The microorganisms which cause diseases are called pathogens.
In biology, a pathogen (Greek: πάθος pathos "suffering, passion" and -γενής -genēs "producer of"), infectious agent, or a germ in the oldest and broadest sense is anything that can produce disease; the term came into use in the 1880s.[1][2] Typically the term is used to describe an infectious microorganism or agent, such as a virus, bacterium, protozoa, prion, or fungus.[3][4] The scientific study of these organisms is called microbiology, while the study of disease that may include these pathogens is called pathology.
There are several substrates including pathways where the pathogens can invade a host. The principal pathways have different episodic time frames, but soil has the longest or most persistent potential for harboring a pathogen. Diseases caused by organisms in humans are known as pathogenic diseases.
Pathogenicity
Pathogenicity is the potential disease-causing capacity of pathogens. Pathogenicity is related to virulence in meaning, but some authorities have come to distinguish it as a qualitative term, whereas the latter is quantitative. By this standard, an organism may be said to be pathogenic or non-pathogenic in a particular context, but not "more pathogenic" than another. Such comparisons are described instead in terms of relative virulence. Pathogenicity is also distinct from the transmissibility of the virus, which quantifies the risk of infection.
A pathogen may be described in terms of its ability to produce toxins, enter tissue, colonize, hijack nutrients, and its ability to immunosuppress the host.
Context-dependent pathogenicity
It is common to speak of an entire species of bacteria as pathogenic when it is identified as the cause of a disease (cf. Koch's postulates). However, the modern view is that pathogenicity depends on the microbial ecosystem as a whole. A bacterium may participate in opportunistic infections in immunocompromised hosts, acquire virulence factors by plasmid infection, become transferred to a different site within the host, or respond to changes in the overall numbers of other bacteria present. For example, infection of mesenteric lymph glands of mice with Yersinia can clear the way for continuing infection of these sites by Lactobacillus, possibly by a mechanism of "immunological scarring".[6]
Related concepts
Virulence
Virulence (the tendency of a pathogen to cause damage to a host's fitness) evolves when that pathogen can spread from a diseased host, despite that host being very debilitated.
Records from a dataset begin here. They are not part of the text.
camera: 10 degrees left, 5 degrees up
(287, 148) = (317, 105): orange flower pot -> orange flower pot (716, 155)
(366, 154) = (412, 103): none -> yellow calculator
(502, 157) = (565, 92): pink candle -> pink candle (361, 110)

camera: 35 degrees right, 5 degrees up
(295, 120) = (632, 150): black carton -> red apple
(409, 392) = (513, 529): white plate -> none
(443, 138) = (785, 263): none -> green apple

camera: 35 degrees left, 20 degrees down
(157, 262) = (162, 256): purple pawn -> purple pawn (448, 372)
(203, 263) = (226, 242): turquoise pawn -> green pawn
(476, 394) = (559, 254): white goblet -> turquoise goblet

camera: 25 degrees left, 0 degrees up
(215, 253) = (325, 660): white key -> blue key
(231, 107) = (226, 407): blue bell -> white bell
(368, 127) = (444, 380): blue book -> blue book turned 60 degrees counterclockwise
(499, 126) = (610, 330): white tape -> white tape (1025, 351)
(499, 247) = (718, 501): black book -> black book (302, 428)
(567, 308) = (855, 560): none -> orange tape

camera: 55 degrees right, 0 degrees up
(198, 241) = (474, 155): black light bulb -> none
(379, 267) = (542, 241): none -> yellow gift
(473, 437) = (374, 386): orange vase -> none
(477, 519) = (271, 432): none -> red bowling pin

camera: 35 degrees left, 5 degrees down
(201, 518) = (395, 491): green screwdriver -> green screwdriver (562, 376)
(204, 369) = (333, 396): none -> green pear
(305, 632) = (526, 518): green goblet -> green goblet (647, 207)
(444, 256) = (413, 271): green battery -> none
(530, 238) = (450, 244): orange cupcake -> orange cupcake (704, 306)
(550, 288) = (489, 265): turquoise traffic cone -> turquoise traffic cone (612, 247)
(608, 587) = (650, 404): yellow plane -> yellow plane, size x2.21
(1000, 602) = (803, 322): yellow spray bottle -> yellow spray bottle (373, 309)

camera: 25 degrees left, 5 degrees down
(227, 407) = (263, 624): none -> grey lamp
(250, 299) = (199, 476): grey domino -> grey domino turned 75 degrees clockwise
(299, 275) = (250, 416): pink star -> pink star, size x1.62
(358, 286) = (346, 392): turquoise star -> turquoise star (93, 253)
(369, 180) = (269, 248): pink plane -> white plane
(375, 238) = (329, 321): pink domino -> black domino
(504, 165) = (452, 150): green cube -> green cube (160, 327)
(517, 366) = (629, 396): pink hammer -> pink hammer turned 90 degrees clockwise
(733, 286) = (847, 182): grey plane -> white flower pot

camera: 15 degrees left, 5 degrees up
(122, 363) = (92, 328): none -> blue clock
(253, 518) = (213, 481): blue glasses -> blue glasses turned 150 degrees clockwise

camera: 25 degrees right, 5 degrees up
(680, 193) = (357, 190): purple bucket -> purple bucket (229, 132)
Horizontal transmission occurs between hosts of the same species, in contrast to vertical transmission, which tends to evolve symbiosis (after a period of high morbidity and mortality in the population) by linking the pathogen's evolutionary success to the evolutionary success of the host organism.
Evolutionary medicine has found that under horizontal transmission, the host population might never develop tolerance to the pathogen.[citation needed]
Transmission
Main article: Transmission (medicine)
Transmission of pathogens occurs through many different routes, including airborne, direct or indirect contact, sexual contact, through blood, breast milk, or other body fluids, and through the fecal-oral route.